09.08.2011
Nicht erst seit den letzten Wochen ist in Berlins Bürgerämtern Land unter. Stundenlange Wartezeiten verärgern nicht nur die Kundschaft, sondern zermürben auch die Beschäftigten. Als wäre der Dauerstress nicht schon schlimm genug. Jetzt hat die Umsetzung des Gesetzes über Bildungs- und Teilhabeleistungen auch in den Berliner Bürger- und Wohnungsämtern voll zugeschlagen.
Um der Überlastung Herr zu werden, sollen die Mitarbeiterinnen und Mitarbeiter möglichst während der Sommerferien keinen Urlaub nehmen. So hofft man, die immensen Rückstände in den Griff zu bekommen. Und keiner denkt in diesem Moment an die schulpflichtigen Kinder jener, die ohnehin wegen der langen Sprechstunden hilflos zusehen müssen, wie ihr Familienleben leidet.
Immer wieder werden darüber hinaus unterschwellig die hohen Krankenstände kritisiert. Doch bei all diesem Stress, der Dauerbelastung und dem hohen Altersdurchschnitt der Beschäftigten ist dies doch kein Wunder und jede Mitarbeiterin und jeder Mitarbeiter ist bei allem guten Willen, die Arbeit zu schaffen, irgendwann machtlos. Das Burn Out ist vielfach die Folge. Der hohe Krankenstand verschärft noch den ohnehin bestehenden Personalnotstand.
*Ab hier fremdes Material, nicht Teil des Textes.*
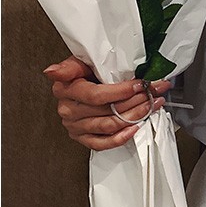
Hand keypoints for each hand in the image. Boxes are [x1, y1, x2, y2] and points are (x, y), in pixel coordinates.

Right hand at [43, 56, 171, 150]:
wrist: (83, 84)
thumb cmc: (85, 72)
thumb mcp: (79, 62)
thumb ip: (70, 66)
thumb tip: (52, 72)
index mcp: (65, 90)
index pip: (96, 95)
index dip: (121, 91)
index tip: (140, 85)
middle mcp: (68, 110)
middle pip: (108, 111)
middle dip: (136, 101)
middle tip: (153, 92)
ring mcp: (75, 127)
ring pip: (110, 126)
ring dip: (136, 115)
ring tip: (152, 104)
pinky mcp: (84, 138)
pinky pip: (102, 144)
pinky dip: (121, 137)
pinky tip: (136, 127)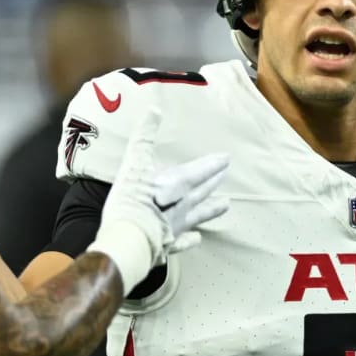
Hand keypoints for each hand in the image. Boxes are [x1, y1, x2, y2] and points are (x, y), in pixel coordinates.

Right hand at [89, 107, 229, 288]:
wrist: (128, 240)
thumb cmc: (131, 200)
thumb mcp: (135, 163)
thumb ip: (144, 137)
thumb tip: (154, 109)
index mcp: (177, 185)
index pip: (200, 171)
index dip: (212, 163)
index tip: (226, 158)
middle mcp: (182, 205)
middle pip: (202, 191)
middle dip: (213, 181)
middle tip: (226, 174)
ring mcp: (177, 227)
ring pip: (199, 215)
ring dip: (212, 209)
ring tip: (227, 204)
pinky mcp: (168, 245)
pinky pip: (183, 242)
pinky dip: (191, 239)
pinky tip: (197, 238)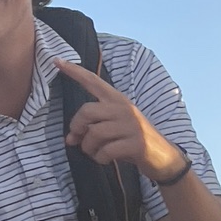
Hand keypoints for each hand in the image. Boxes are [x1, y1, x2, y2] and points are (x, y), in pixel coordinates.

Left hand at [55, 58, 185, 181]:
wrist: (163, 157)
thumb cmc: (131, 139)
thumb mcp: (113, 126)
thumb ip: (91, 127)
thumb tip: (69, 139)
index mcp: (117, 100)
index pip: (93, 81)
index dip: (74, 71)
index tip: (57, 61)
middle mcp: (124, 108)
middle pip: (86, 111)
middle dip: (76, 128)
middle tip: (77, 140)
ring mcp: (132, 125)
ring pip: (94, 133)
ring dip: (88, 148)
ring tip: (94, 152)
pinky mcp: (136, 143)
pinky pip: (106, 151)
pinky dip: (100, 158)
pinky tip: (105, 159)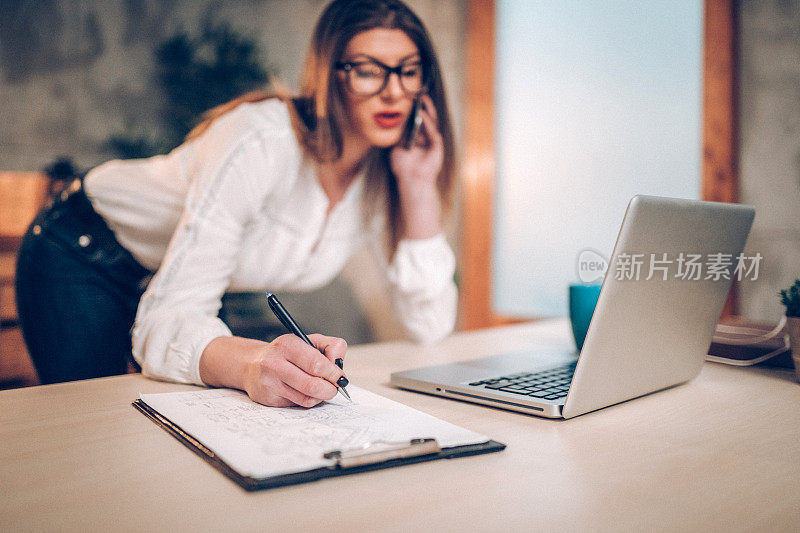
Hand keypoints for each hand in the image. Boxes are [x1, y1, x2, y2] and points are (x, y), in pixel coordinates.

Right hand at [199, 334, 346, 407]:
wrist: (251, 364)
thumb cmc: (286, 353)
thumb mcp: (308, 341)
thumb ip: (331, 347)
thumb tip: (339, 367)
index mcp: (287, 345)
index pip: (316, 364)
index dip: (333, 373)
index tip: (340, 377)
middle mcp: (274, 364)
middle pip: (312, 385)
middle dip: (329, 389)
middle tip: (334, 388)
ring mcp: (269, 383)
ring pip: (306, 399)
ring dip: (320, 397)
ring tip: (321, 389)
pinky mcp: (268, 399)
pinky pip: (297, 405)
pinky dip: (307, 400)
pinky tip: (304, 392)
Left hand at [389, 94, 444, 239]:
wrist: (411, 181)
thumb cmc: (403, 168)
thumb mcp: (396, 148)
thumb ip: (398, 136)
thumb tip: (394, 123)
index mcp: (417, 138)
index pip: (416, 120)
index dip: (414, 109)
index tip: (408, 97)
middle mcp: (426, 138)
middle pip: (426, 118)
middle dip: (422, 105)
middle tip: (417, 93)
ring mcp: (432, 142)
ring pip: (432, 122)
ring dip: (428, 110)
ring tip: (422, 98)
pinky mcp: (437, 147)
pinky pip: (433, 132)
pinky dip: (428, 123)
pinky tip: (423, 114)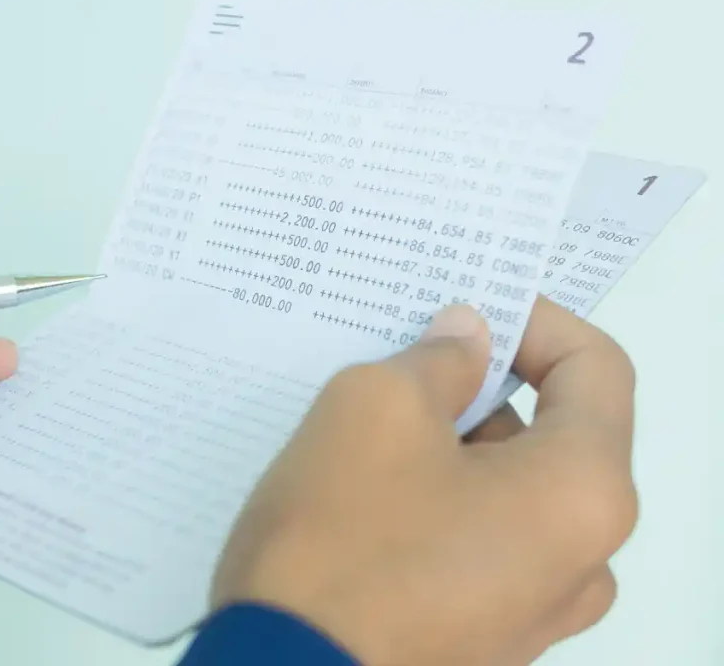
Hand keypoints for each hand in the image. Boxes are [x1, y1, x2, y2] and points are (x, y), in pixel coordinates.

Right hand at [212, 298, 636, 665]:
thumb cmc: (342, 539)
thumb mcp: (375, 410)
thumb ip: (437, 359)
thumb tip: (467, 339)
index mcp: (583, 495)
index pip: (595, 368)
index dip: (534, 318)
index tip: (466, 304)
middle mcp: (581, 560)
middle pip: (549, 433)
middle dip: (480, 384)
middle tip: (402, 358)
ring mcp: (532, 610)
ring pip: (507, 490)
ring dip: (451, 444)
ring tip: (371, 425)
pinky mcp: (481, 637)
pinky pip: (478, 540)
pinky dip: (438, 498)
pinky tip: (366, 491)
Da hilft auch kein noch so gut gemeintes Gesundheitsmanagement mehr!
Und wo bleiben die dringend benötigten Nachwuchskräfte? - Wem nutzen Jahresverträge, die auslaufen, wenn dann die gut ausgebildeten und eingearbeiteten jungen Mitarbeiterinnen und Mitarbeiter die Ämter wieder verlassen müssen?!!
Und welche erfahrenen Beschäftigten aus anderen Bereichen der Bezirksverwaltung sollten die Bürgerämter verstärken? Vielleicht jene aus den Sozial- und Wohnungsämtern, die ohnehin überlastet sind und selbst dringend Verstärkung benötigen?!!
Und kommt dann schon mal die / der eine oder andere ins Bürgeramt, dann folgt unweigerlich der Sprung "ins kalte Wasser". Denn die zwingend notwendige Einarbeitungszeit von mindestens einem halben Jahr für neue Dienstkräfte wird unter diesen Umständen einfach ignoriert.
Und noch eine schlimme Folge des Personalnotstandes: In der Kostenrechnung können nur noch die Fallzahlen abgerechnet werden, die von dem wenigen einsatzbereiten Personal erbracht werden können. Die endlose Kostenspirale wird in Gang gesetzt und es kommt in der Folge zu immer mehr Schließungen von Bürgerämtern. Andere Ämter auch in anderen Bezirken müssen nun den Besucheransturm voll mit auffangen. Und niemand fragt danach, wie dieses ohne zusätzliches qualifiziertes Personal bewältigt werden soll. Die Wartezeiten verlängern sich eben weiter! - Was schert das schon die Verantwortlichen in unserer Landespolitik?!!
Übrigens an der einen oder anderen Stelle könnten auch die hilfesuchenden Bürgerinnen und Bürger zu einer Entschärfung der angespannten Situation beitragen. So muss es nicht sein, dass einem erst wenige Tage vor Reiseantritt einfällt, dass der Reisepass abgelaufen ist. Dies führt regelmäßigig zu Hektik und weiterem Stress, der voll zu Lasten der aufopferungsvoll arbeitetenden Beschäftigten geht.
Fazit: Die Kolleginnen und Kollegen in den Bürgerämtern stehen unter Dauerstress und halten trotz allem die Geschäfte am Laufen. Sie leisten trotz aller widrigen Umstände eine qualitativ hochwertige Arbeit und setzen sich über alle Maßen für eine gute Dienstleistung am Bürger ein.
Die gkl berlin fordert alle Bezirksbürgermeisterinnen und -bürgermeister und alle politisch Verantwortlichen im Land Berlin auf, dies endlich zu würdigen.
Es wird endlich Zeit zu handeln!
Bezirksplafond für die Personalkosten der Bezirke war gestern! Was jetzt zählt, ist die Sicherung der kommunalen Dienstleistungen am Bürger und zwar vor allem dort, wo sie am nächsten und am wichtigsten ist, in den Bürgerämtern und Leistungsämmtern der Bezirke!
Deshalb und im Interesse der Bürgerinnen und Bürger unsere Forderungen an den Senat von Berlin:
Wesentliche Öffnung des Einstellungskorridors für junge Nachwuchskräfte.